Most people looking for performance will reach for the spinlock.

The expectation is that the kernel should somehow detect applications that are spinning, and avoid preempting them early.

Well that seems like an unreasonable expectation no? Also isn't the point of spinlocks that they get released before the kernel does anything? Otherwise you could just use a futex... Which maybe you should do anyway...

https://matklad.github.io/2020/01/04/mutexes-are-faster-than...

The scheduling is based on how much the LWP made use of its previous time slices. A spinning program clearly is using every cycle it's given without yielding, and so you can clearly tell preemption should be minimized.
If you are spinning so long that it requires preemption, you're doing something wrong, no?
It doesn't matter, it's a long tail thing: on average user spinlocks can work, and even appear to be beneficial on benchmarks (for many reasons, Andy alludes to some above). But if you have enough users, some of them will experience the apocalyptic long tail, no matter what you do: that's why user spinlocks are unacceptable. RSEQ is the first real answer for this, but it's still not a guarantee: it is not possible to disable SCHED_OTHER preemption in userspace.

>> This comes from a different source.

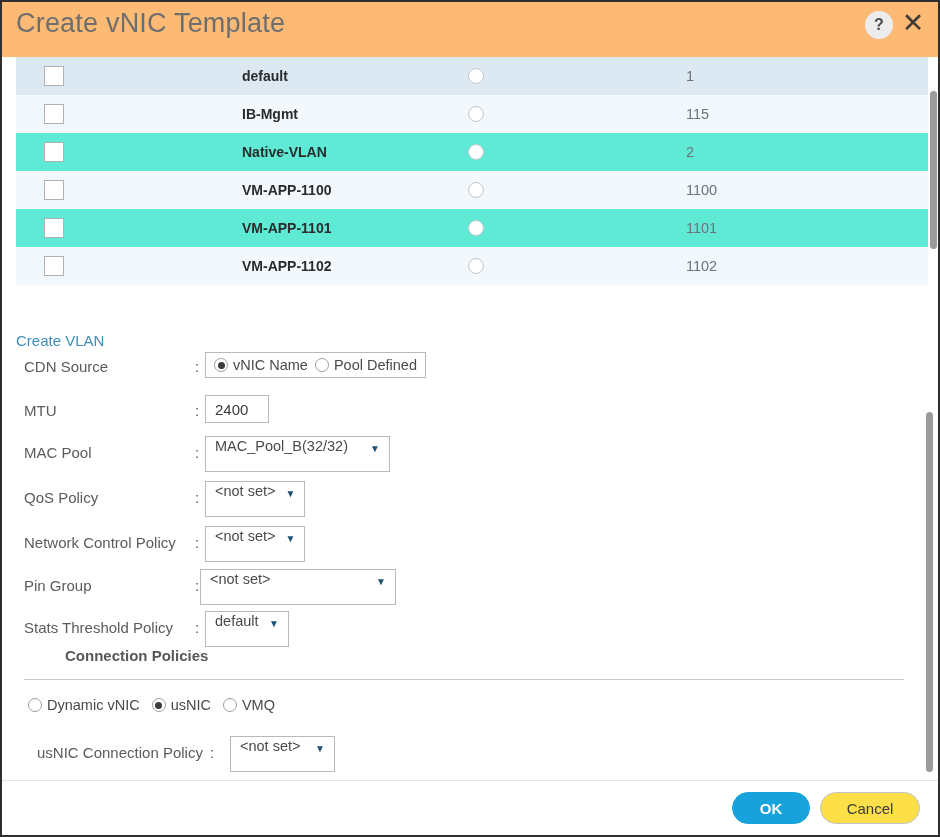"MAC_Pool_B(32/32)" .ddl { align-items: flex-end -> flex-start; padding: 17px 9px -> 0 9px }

If I make something 1% faster on average, but now a random 0.000001% of its users see a ten-second stall every day, I lose.

It is tempting to think about it as a latency/throughput tradeoff. But it isn't that simple, the unbounded thrashing can be more like a crash in terms of impact to the system.

Yeah, the thrashing thing I'm very familiar on OOM scenario... the far most common Linux "crash" that I experience (at least monthly, sometimes daily, depending on what I'm doing)... I've waited overnight a few times but OOM killer still didn't activate.
Well, you can always pin to a core and move other threads out of that core.

That's what you'd do if manually scheduling. Ideally the dynamic scheduler would do that on its own.

Sure. But if you squint even that isn't good enough, you'll still take interrupts on that core in the critical section sometimes when somebody else wants the lock.

The other problem with spin-wait is that it overshoots, especially with an increasing backoff. Part of the overhead of sleeping is paid back by being woken up immediately.

When it's made to work, the backoff is often "overfit" in that very slight random differences in kernel scheduler behavior can cause huge apparent regressions.